**Problem to work on:** Which lines run from the one containing "Berlin: Bundesjustizminister Maas" to the end of the entries? Copy them exactly, both ends included, and give nothing else.

**Available records:**

*** Begin section ***

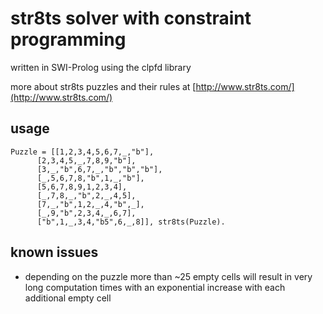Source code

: str8ts solver with constraint programming
======
written in SWI-Prolog using the clpfd library

more about str8ts puzzles and their rules at [http://www.str8ts.com/](http://www.str8ts.com/)

usage
-----
	Puzzle = [[1,2,3,4,5,6,7,_,"b"],
          [2,3,4,5,_,7,8,9,"b"],
          [3,_,"b",6,7,_,"b","b","b"],
          [_,5,6,7,8,"b",1,_,"b"],
          [5,6,7,8,9,1,2,3,4],
          [_,7,8,_,"b",2,_,4,5],
          [7,_,"b",1,2,_,4,"b",_],
          [_,9,"b",2,3,4,_,6,7],
          ["b",1,_,3,4,"b5",6,_,8]], str8ts(Puzzle).


known issues
--------
- depending on the puzzle more than ~25 empty cells will result in very long computation times with an exponential increase with each additional empty cell
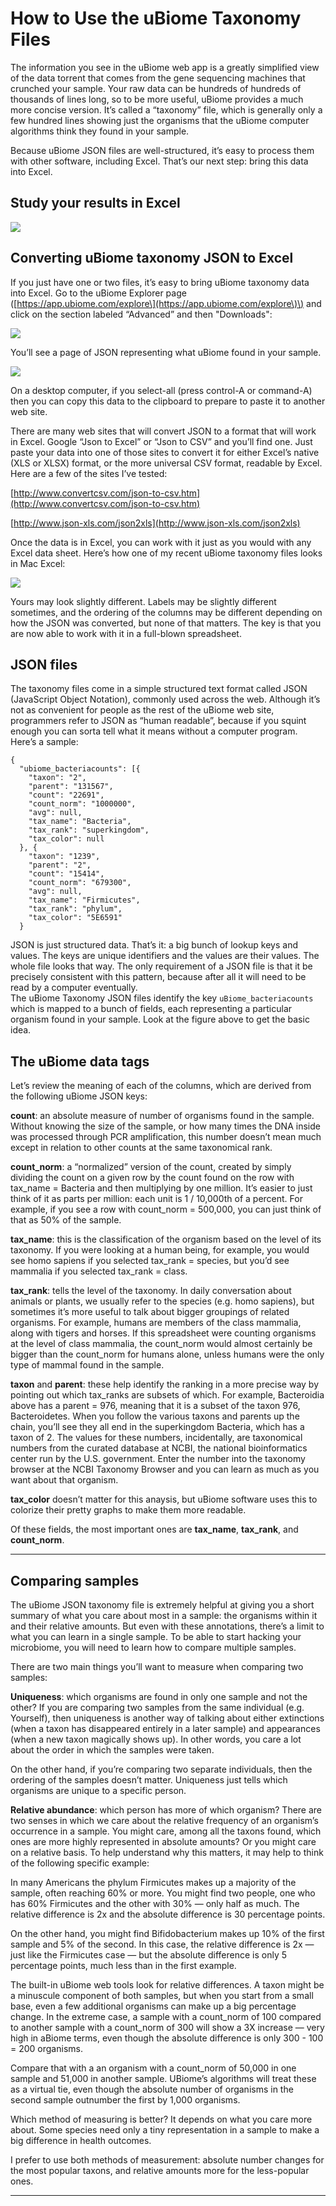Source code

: # How to Use the uBiome Taxonomy Files

The information you see in the uBiome web app is a greatly simplified view of the data torrent that comes from the gene sequencing machines that crunched your sample. Your raw data can be hundreds of hundreds of thousands of lines long, so to be more useful, uBiome provides a much more concise version. It’s called a “taxonomy” file, which is generally only a few hundred lines showing just the organisms that the uBiome computer algorithms think they found in your sample.

Because uBiome JSON files are well-structured, it’s easy to process them with other software, including Excel. That’s our next step: bring this data into Excel.

## Study your results in Excel

![](/assets/ubiomeExplorerAdvancedTab.jpg)

## Converting uBiome taxonomy JSON to Excel

If you just have one or two files, it’s easy to bring uBiome taxonomy data into Excel. Go to the uBiome Explorer page \([https://app.ubiome.com/explore\](https://app.ubiome.com/explore\)\)  and click on the section labeled “Advanced” and then "Downloads":

![](/assets/ubiomeExplorerDownloads.jpg)

You’ll see a page of JSON representing what uBiome found in your sample.

![](uBiomeScreenShotTaxonomyJSON.png)

On a desktop computer, if you select-all \(press control-A or command-A\) then you can copy this data to the clipboard to prepare to paste it to another web site.

There are many web sites that will convert JSON to a format that will work in Excel. Google “Json to Excel” or “Json to CSV” and you’ll find one. Just paste your data into one of those sites to convert it for either Excel’s native \(XLS or XLSX\) format, or the more universal CSV format, readable by Excel. Here are a few of the sites I’ve tested:

[http://www.convertcsv.com/json-to-csv.htm](http://www.convertcsv.com/json-to-csv.htm)

[http://www.json-xls.com/json2xls](http://www.json-xls.com/json2xls)

Once the data is in Excel, you can work with it just as you would with any Excel data sheet. Here’s how one of my recent uBiome taxonomy files looks in Mac Excel:

![](ExcelScreenOverview.png)

Yours may look slightly different. Labels may be slightly different sometimes, and the ordering of the columns may be different depending on how the JSON was converted, but none of that matters. The key is that you are now able to work with it in a full-blown spreadsheet.

## JSON files

The taxonomy files come in a simple structured text format called JSON \(JavaScript Object Notation\), commonly used across the web. Although it’s not as convenient for people as the rest of the uBiome web site, programmers refer to JSON as “human readable”, because if you squint enough you can sorta tell what it means without a computer program. Here’s a sample:

```
{
  "ubiome_bacteriacounts": [{
    "taxon": "2",
    "parent": "131567",
    "count": "22691",
    "count_norm": "1000000",
    "avg": null,
    "tax_name": "Bacteria",
    "tax_rank": "superkingdom",
    "tax_color": null
  }, {
    "taxon": "1239",
    "parent": "2",
    "count": "15414",
    "count_norm": "679300",
    "avg": null,
    "tax_name": "Firmicutes",
    "tax_rank": "phylum",
    "tax_color": "5E6591"
  }
```

JSON is just structured data. That’s it: a big bunch of lookup keys and values. The keys are unique identifiers and the values are their values. The whole file looks that way. The only requirement of a JSON file is that it be precisely consistent with this pattern, because after all it will need to be read by a computer eventually.  
The uBiome Taxonomy JSON files identify the key `uBiome_bacteriacounts` which is mapped to a bunch of fields, each representing a particular organism found in your sample. Look at the figure above to get the basic idea.



## The uBiome data tags

Let’s review the meaning of each of the columns, which are derived from the following uBiome JSON keys:

**count**: an absolute measure of number of organisms found in the sample. Without knowing the size of the sample, or how many times the DNA inside was processed through PCR amplification, this number doesn’t mean much except in relation to other counts at the same taxonomical rank.

**count\_norm**: a “normalized” version of the count, created by simply dividing the count on a given row by the count found on the row with tax\_name = Bacteria and then multiplying by one million. It’s easier to just think of it as parts per million: each unit is 1 / 10,000th of a percent. For example, if you see a row with count\_norm = 500,000, you can just think of that as 50% of the sample.

**tax\_name**: this is the classification of the organism based on the level of its taxonomy. If you were looking at a human being, for example, you would see homo sapiens if you selected tax\_rank = species, but you’d see mammalia if you selected tax\_rank = class.

**tax\_rank**: tells the level of the taxonomy. In daily conversation about animals or plants, we usually refer to the species \(e.g. homo sapiens\), but sometimes it’s more useful to talk about bigger groupings of related organisms. For example, humans are members of the class mammalia, along with tigers and horses. If this spreadsheet were counting organisms at the level of class mammalia, the count\_norm would almost certainly be bigger than the count\_norm for humans alone, unless humans were the only type of mammal found in the sample.

**taxon** and **parent**: these help identify the ranking in a more precise way by pointing out which tax\_ranks are subsets of which. For example, Bacteroidia above has a parent = 976, meaning that it is a subset of the taxon 976, Bacteroidetes. When you follow the various taxons and parents up the chain, you’ll see they all end in the superkingdom Bacteria, which has a taxon of 2. The values for these numbers, incidentally, are taxonomical numbers from the curated database at NCBI, the national bioinformatics center run by the U.S. government. Enter the number into the taxonomy browser at the NCBI Taxonomy Browser and you can learn as much as you want about that organism.

**tax\_color** doesn’t matter for this anaysis, but uBiome software uses this to colorize their pretty graphs to make them more readable.

Of these fields, the most important ones are **tax\_name**, **tax\_rank**, and **count\_norm**.

---

## Comparing samples

The uBiome JSON taxonomy file is extremely helpful at giving you a short summary of what you care about most in a sample: the organisms within it and their relative amounts. But even with these annotations, there’s a limit to what you can learn in a single sample. To be able to start hacking your microbiome, you will need to learn how to compare multiple samples.

There are two main things you’ll want to measure when comparing two samples:

**Uniqueness**: which organisms are found in only one sample and not the other? If you are comparing two samples from the same individual \(e.g. Yourself\), then uniqueness is another way of talking about either extinctions \(when a taxon has disappeared entirely in a later sample\) and appearances \(when a new taxon magically shows up\). In other words, you care a lot about the order in which the samples were taken.

On the other hand, if you’re comparing two separate individuals, then the ordering of the samples doesn’t matter. Uniqueness just tells which organisms are unique to a specific person.

**Relative abundance**: which person has more of which organism? There are two senses in which we care about the relative frequency of an organism’s occurrence in a sample. You might care, among all the taxons found, which ones are more highly represented in absolute amounts?  Or you might care on a relative basis. To help understand why this matters, it may help to think of the following specific example:

In many Americans the phylum Firmicutes makes up a majority of the sample, often reaching 60% or more. You might find two people, one who has 60% Firmicutes and the other with 30% — only half as much. The relative difference is 2x and the absolute difference is 30 percentage points.

On the other hand, you might find Bifidobacterium makes up 10% of the first sample and 5% of the second. In this case, the relative difference is 2x — just like the Firmicutes case — but the absolute difference is only 5 percentage points, much less than in the first example.

The built-in uBiome web tools look for relative differences. A taxon might be a minuscule component of both samples, but when you start from a small base, even a few additional organisms can make up a big percentage change. In the extreme case, a sample with a count\_norm of 100 compared to another sample with a count\_norm of 300 will show a 3X increase — very high in aBiome terms, even though the absolute difference is only 300 - 100 = 200 organisms.

Compare that with a an organism with a count\_norm of 50,000 in one sample and 51,000 in another sample. UBiome’s algorithms will treat these as a virtual tie, even though the absolute number of organisms in the second sample outnumber the first by 1,000 organisms.

Which method of measuring is better? It depends on what you care more about.  Some species need  only a tiny representation in a sample to make a big difference in health outcomes.

I prefer to use both methods of measurement: absolute number changes for the most popular taxons, and relative amounts more for the less-popular ones.

---


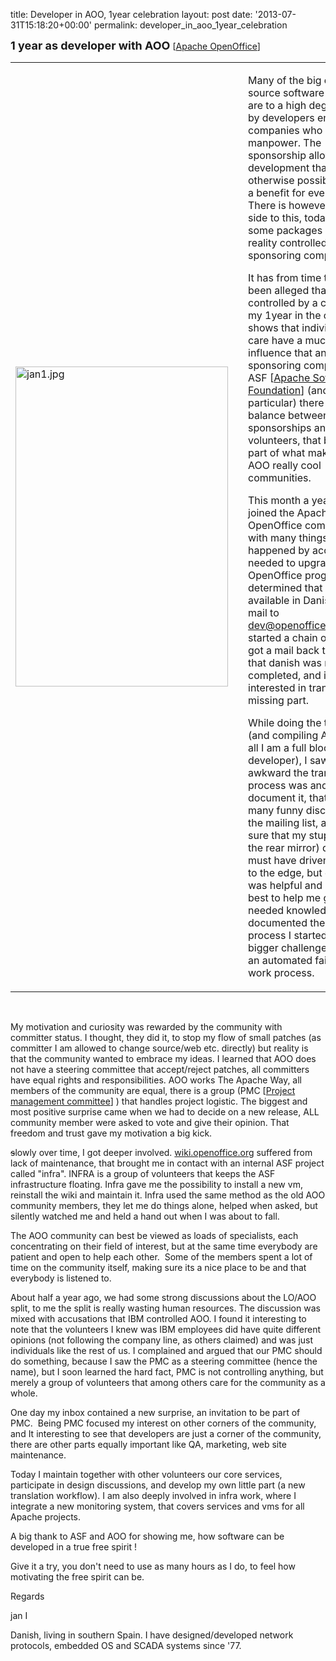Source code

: title: Developer in AOO, 1year celebration
layout: post
date: '2013-07-31T15:18:20+00:00'
permalink: developer_in_aoo_1year_celebration

<p><font size="4"><b>1 year as developer with AOO</b></font> [<a href="https://www.openoffice.org/">Apache OpenOffice</a>]<br /></p> 
  <table width="100%" cellspacing="1" cellpadding="1" border="0"> 
    <tbody> 
      <tr> 
        <td><img width="340" height="512" src="https://openoffice.apache.org/images/blog/Jan.jpeg" alt="jan1.jpg" /></td> 
        <td> <br /></td> 
        <td> 
          <p>Many of the big open source software packages are to a high degree 
driven by developers employed by companies who sponsor manpower. The 
sponsorship allows a faster development than otherwise possible which is a
 benefit for everybody. There is however a negative side to this, today 
we see some packages being in reality controlled by the sponsoring 
companies.</p> 
          <p>It has from time to time been alleged that AOO is controlled by a 
company, my 1year in the community shows that individuals who care have a
 much higher influence that any sponsoring company. In ASF [<a href="https://www.apache.org/">Apache Software Foundation</a>] (and AOO in 
particular) there is a sound balance between sponsorships and active 
volunteers, that balance is part of what makes ASF and AOO really cool 
communities.</p> 
          <p>This month a year ago, I joined the Apache OpenOffice community, as with many things in life it happened by accident. I needed to upgrade my OpenOffice program and determined that it was not available in Danish. A short mail to 
<a href="mailto:dev@openoffice.apache.org" target="_blank">dev@openoffice.apache.org</a> started a chain of events. I got a mail back telling me that danish was nearly completed, and if I would be interested in translating the missing part.</p> 
          <p>While doing the translation (and compiling AOO, after all I am a full blooded developer), I saw how awkward the translation process was and started to document it, that caused many funny discussions on the mailing list, and I am sure that my stupid (seen in the rear mirror) questions must have driven one or two to the edge, but everybody was helpful and did their best to help me gain the needed knowledge. Having documented the current process I started on a bigger challenge, to define an automated failure proof work process.</p> 
        </td> 
      </tr> 
    </tbody> 
  </table><br /> 
  <p>My motivation and curiosity was rewarded by the community with committer status. I thought, they did it, to stop my flow of small patches (as committer I am allowed to change source/web etc. directly) but reality is that the community wanted to embrace my ideas. I learned that AOO does not have a steering committee that accept/reject patches, all committers have equal rights and responsibilities. AOO works The Apache Way, all members of the community are equal, there is a group (PMC [<a href="http://www.apache.org/dev/pmc.html">Project management committee</a>] ) that handles project logistic. The biggest and most positive surprise came when we had to decide on a new release, ALL community member were asked to vote and give their opinion. That freedom and trust gave my motivation a big kick.</p> 
  <p><strike>s</strike>lowly over time, I got deeper involved. <a href="wiki.openoffice.org">wiki.openoffice.org</a> suffered from lack of maintenance, that brought me in contact with an internal ASF project called &quot;infra&quot;. INFRA is a group of volunteers that keeps the ASF infrastructure floating. Infra gave me the possibility to install a new vm, reinstall the wiki and maintain it. Infra used the same method as the old AOO community members, they let me do things alone, helped when asked, but silently watched me and held a hand out when I was about to fall.</p> 
  <p>The AOO community can best be viewed as loads of specialists, each concentrating on their field of interest, but at the same time everybody are patient and open to help each other.&nbsp; Some of the members spent a lot of time on the community itself, making sure its a nice place to be and that everybody is listened to.</p> 
  <p>About half a year ago, we had some strong discussions about the LO/AOO split, to me the split is really wasting human resources. The discussion was mixed with accusations that IBM controlled AOO. I found it interesting to note that the volunteers I knew was IBM employees did have quite different opinions (not following the company line, as others claimed) and was just individuals like the rest of us. I complained and argued that our PMC should do something, because I saw the PMC as a 
steering committee (hence the name), but I soon learned the hard fact, PMC is not controlling anything, but merely a group of volunteers that among others care for the community as a whole.</p> 
  <p>One day my inbox contained a new surprise, an invitation to be part of PMC.&nbsp; Being PMC focused my interest on other corners of the community, and It interesting to see that developers are just a corner of the 
community, there are other parts equally important like QA, 
marketing, web site maintenance.</p> 
  <p>Today I maintain together with other volunteers our core services, participate in design discussions, and develop my own little part (a new translation workflow). I am also deeply involved in infra work, where I&nbsp; integrate a new monitoring system, that covers services and vms for all Apache projects.<br /></p> 
  <p>A big thank to ASF and AOO for showing me, how software can be developed in a true free spirit !</p> 
  <p>Give it a try, you don't need to use as many hours as I do, to feel how motivating the free spirit can be.</p> 
  <p>Regards</p> 
  <p> jan I </p> 
  <p>Danish, living in southern Spain. I have designed/developed network protocols, embedded OS and SCADA systems since '77.<br /></p> 
  <p><br /></p>
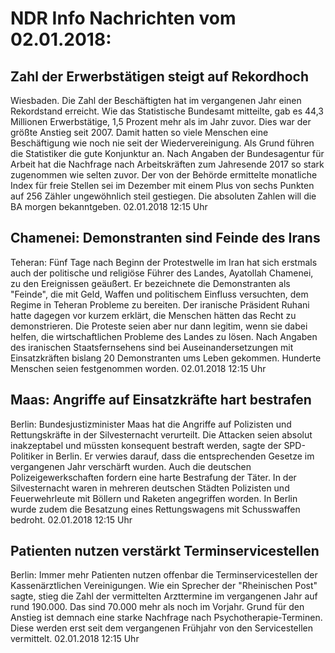 # NDR Info Nachrichten vom 02.01.2018:


## Zahl der Erwerbstätigen steigt auf Rekordhoch
Wiesbaden. Die Zahl der Beschäftigten hat im vergangenen Jahr einen Rekordstand erreicht. Wie das Statistische Bundesamt mitteilte, gab es 44,3 Millionen Erwerbstätige, 1,5 Prozent mehr als im Jahr zuvor. Dies war der größte Anstieg seit 2007. Damit hatten so viele Menschen eine Beschäftigung wie noch nie seit der Wiedervereinigung. Als Grund führen die Statistiker die gute Konjunktur an. Nach Angaben der Bundesagentur für Arbeit hat die Nachfrage nach Arbeitskräften zum Jahresende 2017 so stark zugenommen wie selten zuvor. Der von der Behörde ermittelte monatliche Index für freie Stellen sei im Dezember mit einem Plus von sechs Punkten auf 256 Zähler ungewöhnlich steil gestiegen. Die absoluten   Zahlen will die BA morgen bekanntgeben. 02.01.2018 12:15 Uhr 

## Chamenei: Demonstranten sind Feinde des Irans
Teheran: Fünf Tage nach Beginn der Protestwelle im Iran hat sich erstmals auch der politische und religiöse Führer des Landes, Ayatollah Chamenei, zu den Ereignissen geäußert. Er bezeichnete die Demonstranten als "Feinde", die mit Geld, Waffen und politischem Einfluss versuchten, dem Regime in Teheran Probleme zu bereiten. Der iranische Präsident Ruhani hatte dagegen vor kurzem erklärt, die Menschen hätten das Recht zu demonstrieren. Die Proteste seien aber nur dann legitim, wenn sie dabei helfen, die wirtschaftlichen Probleme des Landes zu lösen. Nach Angaben des iranischen Staatsfernsehens sind bei Auseinandersetzungen mit Einsatzkräften bislang 20 Demonstranten ums Leben gekommen. Hunderte Menschen seien festgenommen worden. 02.01.2018 12:15 Uhr 

## Maas: Angriffe auf Einsatzkräfte hart bestrafen
Berlin: Bundesjustizminister Maas hat die Angriffe auf Polizisten und Rettungskräfte in der Silvesternacht verurteilt. Die Attacken seien absolut inakzeptabel und müssten konsequent bestraft werden, sagte der SPD-Politiker in Berlin. Er verwies darauf, dass die entsprechenden Gesetze im vergangenen Jahr verschärft wurden. Auch die deutschen Polizeigewerkschaften fordern eine harte Bestrafung der Täter. In der Silvesternacht waren in mehreren deutschen Städten Polizisten und Feuerwehrleute mit Böllern und Raketen angegriffen worden. In Berlin wurde zudem die Besatzung eines Rettungswagens mit Schusswaffen bedroht. 02.01.2018 12:15 Uhr 

## Patienten nutzen verstärkt Terminservicestellen
Berlin: Immer mehr Patienten nutzen offenbar die Terminservicestellen der Kassenärztlichen Vereinigungen. Wie ein Sprecher der "Rheinischen Post" sagte, stieg die Zahl der vermittelten Arzttermine im vergangenen Jahr auf rund 190.000. Das sind 70.000 mehr als noch im Vorjahr. Grund für den Anstieg ist demnach eine starke Nachfrage nach Psychotherapie-Terminen. Diese werden erst seit dem vergangenen Frühjahr von den Servicestellen vermittelt. 02.01.2018 12:15 Uhr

*** End section ***

**Solution:**
Berlin: Bundesjustizminister Maas hat die Angriffe auf Polizisten und Rettungskräfte in der Silvesternacht verurteilt. Die Attacken seien absolut inakzeptabel und müssten konsequent bestraft werden, sagte der SPD-Politiker in Berlin. Er verwies darauf, dass die entsprechenden Gesetze im vergangenen Jahr verschärft wurden. Auch die deutschen Polizeigewerkschaften fordern eine harte Bestrafung der Täter. In der Silvesternacht waren in mehreren deutschen Städten Polizisten und Feuerwehrleute mit Böllern und Raketen angegriffen worden. In Berlin wurde zudem die Besatzung eines Rettungswagens mit Schusswaffen bedroht. 02.01.2018 12:15 Uhr 

## Patienten nutzen verstärkt Terminservicestellen
Berlin: Immer mehr Patienten nutzen offenbar die Terminservicestellen der Kassenärztlichen Vereinigungen. Wie ein Sprecher der "Rheinischen Post" sagte, stieg die Zahl der vermittelten Arzttermine im vergangenen Jahr auf rund 190.000. Das sind 70.000 mehr als noch im Vorjahr. Grund für den Anstieg ist demnach eine starke Nachfrage nach Psychotherapie-Terminen. Diese werden erst seit dem vergangenen Frühjahr von den Servicestellen vermittelt. 02.01.2018 12:15 Uhr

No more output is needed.